İnşaat ihalelerine de değinen Tuncay Kaya, genellikle şehir dışından gelen firmalara iş verildiğini ifade etti. Kaya, ihalelerin yerli firmalara verilmesi gerektiğini vurgulayarak “Şehrin ekonomisini geliştirmek için yerelde yap-sat dediğimiz inşaat firmalarına işler pay edilebilirdi. Sadece dışarıdan gelen firmalar değil de şehirdeki yerel inşaat firmalarıyla çalışılabilirdi. Bir firmaya bin konut vermek yerine 200 konut verilseydi belki daha hızlı bitebilirdi” dedi.
ŞANTİYE ŞEFLİĞİ KAĞIT ÜZERİNDE KALIYOR”
Yapı denetim sisteminin değişmesi gerektiğini belirten Tuncay Kaya şöyle devam etti:
“Bu sistem ticari yönü ağır basan, denetimi eksik bir sistem. Yapı denetim sisteminin değişmesi gerekiyor. Yapı denetim sisteminin kamu eliyle olması gerekiyor. Yakın tarihte Tekirdağ’da meslektaşlarımız denetimde eksiklik olduğunu dile getirdikleri esnada inşaat çalışanları tarafından saldırıya uğradı. Sağlıkta şiddet olduğu gibi inşaatta da şiddet artmaya başladı. Yapı denetimler daha önce müteahhitlerden parasını alıyordu, 2018’den sonra çıkan yasayla bu değişime uğradı. Bu olumlu yönde bir gelişme olsa da sistemin yürümesinde bir aksaklık var. Şantiye şefliği kağıt üzerinde kalıyor.

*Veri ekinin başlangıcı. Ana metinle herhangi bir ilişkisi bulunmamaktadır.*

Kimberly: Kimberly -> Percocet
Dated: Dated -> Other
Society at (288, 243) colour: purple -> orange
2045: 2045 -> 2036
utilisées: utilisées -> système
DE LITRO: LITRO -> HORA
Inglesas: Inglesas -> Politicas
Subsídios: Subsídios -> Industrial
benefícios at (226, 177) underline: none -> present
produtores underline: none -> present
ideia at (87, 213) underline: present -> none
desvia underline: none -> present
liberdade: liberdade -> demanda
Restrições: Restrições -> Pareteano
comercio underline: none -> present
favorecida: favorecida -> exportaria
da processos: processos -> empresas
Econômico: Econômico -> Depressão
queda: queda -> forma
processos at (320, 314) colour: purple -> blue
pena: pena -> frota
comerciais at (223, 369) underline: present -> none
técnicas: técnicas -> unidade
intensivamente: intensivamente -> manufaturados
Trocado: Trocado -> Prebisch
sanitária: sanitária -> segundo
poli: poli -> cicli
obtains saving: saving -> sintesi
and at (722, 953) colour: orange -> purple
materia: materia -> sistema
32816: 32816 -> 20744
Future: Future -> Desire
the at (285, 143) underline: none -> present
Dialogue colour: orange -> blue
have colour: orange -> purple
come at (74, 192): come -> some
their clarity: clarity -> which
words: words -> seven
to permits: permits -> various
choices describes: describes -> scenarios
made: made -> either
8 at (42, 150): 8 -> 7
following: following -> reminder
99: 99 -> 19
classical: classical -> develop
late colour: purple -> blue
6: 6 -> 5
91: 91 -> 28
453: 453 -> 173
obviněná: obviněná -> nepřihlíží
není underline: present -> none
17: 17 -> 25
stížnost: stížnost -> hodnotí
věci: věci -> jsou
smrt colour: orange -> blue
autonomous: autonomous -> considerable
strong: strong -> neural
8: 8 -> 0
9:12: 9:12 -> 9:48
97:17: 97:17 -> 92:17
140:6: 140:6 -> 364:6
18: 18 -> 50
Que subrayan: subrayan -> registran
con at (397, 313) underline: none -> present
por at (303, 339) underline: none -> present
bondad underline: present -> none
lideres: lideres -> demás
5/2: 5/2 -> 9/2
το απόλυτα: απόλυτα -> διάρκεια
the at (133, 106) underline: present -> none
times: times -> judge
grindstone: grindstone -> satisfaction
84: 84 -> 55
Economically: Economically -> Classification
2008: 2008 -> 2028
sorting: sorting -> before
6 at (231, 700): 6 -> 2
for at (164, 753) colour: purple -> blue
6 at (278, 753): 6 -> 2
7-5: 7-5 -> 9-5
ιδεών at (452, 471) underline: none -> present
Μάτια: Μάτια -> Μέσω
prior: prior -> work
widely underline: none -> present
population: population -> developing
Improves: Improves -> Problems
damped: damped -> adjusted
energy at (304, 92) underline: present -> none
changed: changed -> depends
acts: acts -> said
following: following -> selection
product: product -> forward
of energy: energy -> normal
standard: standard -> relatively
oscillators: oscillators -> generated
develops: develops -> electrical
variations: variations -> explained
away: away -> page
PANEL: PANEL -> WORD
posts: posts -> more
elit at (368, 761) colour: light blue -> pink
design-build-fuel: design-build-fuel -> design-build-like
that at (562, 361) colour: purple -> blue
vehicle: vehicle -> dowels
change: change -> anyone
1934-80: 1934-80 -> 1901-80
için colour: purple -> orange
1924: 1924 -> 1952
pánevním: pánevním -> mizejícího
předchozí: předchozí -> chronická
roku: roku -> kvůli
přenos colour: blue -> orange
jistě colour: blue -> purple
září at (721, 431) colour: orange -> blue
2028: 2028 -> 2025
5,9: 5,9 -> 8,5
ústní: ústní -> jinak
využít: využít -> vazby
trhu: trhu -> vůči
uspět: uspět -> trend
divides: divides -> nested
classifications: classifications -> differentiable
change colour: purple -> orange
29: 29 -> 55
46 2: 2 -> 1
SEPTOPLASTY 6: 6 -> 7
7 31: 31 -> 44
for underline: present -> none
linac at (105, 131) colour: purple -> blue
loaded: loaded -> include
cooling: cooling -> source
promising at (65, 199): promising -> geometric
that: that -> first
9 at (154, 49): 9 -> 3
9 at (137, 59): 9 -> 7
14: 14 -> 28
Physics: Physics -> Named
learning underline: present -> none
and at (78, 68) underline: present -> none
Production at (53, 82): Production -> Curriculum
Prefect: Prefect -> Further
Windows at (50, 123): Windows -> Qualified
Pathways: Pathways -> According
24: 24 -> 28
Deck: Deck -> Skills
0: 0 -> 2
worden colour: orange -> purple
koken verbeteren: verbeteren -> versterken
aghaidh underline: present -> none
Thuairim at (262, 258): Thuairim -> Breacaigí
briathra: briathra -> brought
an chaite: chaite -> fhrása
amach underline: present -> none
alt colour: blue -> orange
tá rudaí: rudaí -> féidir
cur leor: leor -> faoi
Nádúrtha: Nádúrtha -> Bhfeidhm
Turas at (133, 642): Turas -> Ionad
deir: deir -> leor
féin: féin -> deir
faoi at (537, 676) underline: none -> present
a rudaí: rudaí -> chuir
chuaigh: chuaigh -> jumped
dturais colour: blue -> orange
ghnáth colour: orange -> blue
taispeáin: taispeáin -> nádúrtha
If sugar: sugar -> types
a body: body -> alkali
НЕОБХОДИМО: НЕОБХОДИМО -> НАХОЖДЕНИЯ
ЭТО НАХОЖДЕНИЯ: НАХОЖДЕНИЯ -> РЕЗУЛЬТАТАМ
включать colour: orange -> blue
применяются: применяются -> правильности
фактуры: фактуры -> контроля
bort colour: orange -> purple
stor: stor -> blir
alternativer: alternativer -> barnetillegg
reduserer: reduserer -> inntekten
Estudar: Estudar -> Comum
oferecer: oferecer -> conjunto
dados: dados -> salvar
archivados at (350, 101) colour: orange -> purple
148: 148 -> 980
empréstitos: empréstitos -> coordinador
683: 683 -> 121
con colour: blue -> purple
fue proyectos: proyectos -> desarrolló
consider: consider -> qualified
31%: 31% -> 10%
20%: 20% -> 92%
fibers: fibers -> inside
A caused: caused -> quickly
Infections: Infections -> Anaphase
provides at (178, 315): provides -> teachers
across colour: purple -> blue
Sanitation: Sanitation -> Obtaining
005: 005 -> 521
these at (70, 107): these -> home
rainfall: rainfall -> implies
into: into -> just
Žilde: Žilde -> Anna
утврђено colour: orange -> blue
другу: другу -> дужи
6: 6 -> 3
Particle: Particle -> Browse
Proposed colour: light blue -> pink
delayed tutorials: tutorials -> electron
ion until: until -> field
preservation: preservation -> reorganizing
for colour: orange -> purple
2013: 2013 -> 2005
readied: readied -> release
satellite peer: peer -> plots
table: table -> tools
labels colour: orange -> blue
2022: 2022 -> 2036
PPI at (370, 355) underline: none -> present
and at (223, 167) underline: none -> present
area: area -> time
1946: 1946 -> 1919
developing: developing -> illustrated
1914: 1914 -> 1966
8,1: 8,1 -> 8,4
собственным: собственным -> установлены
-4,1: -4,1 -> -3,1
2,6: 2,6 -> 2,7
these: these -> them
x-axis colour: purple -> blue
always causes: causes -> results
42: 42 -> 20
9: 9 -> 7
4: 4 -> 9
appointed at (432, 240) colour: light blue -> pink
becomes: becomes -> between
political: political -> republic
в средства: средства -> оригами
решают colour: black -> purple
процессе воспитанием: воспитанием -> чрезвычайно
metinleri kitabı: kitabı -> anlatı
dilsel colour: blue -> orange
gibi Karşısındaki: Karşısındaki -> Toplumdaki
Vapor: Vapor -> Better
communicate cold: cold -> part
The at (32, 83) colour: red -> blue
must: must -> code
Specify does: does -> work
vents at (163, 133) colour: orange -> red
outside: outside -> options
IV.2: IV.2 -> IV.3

Biz acıyı en çok hisseden illerden bir tanesi olduk ama ne yazık değişen pek bir şey yok. Deprem yönetmeliği hala değişmedi. Ustaları, işçileri değiştiremedik. Beton olarak kullandığımız kum kalitesiz. Diğer illere göre Adıyaman’da kullanılan betonların çoğu kalitesiz. Bilirkişilerin yaptığı incelemelerde bile betonun kalitesizliği hakkında rapor hazırlandı. Hal böyleyken değişen bir şey yoksa başka bir depremde farklı sonuçlar beklemek mümkün değil.”
Kamber YILDIZ/ADIYAMAN
Yoruma kapalı.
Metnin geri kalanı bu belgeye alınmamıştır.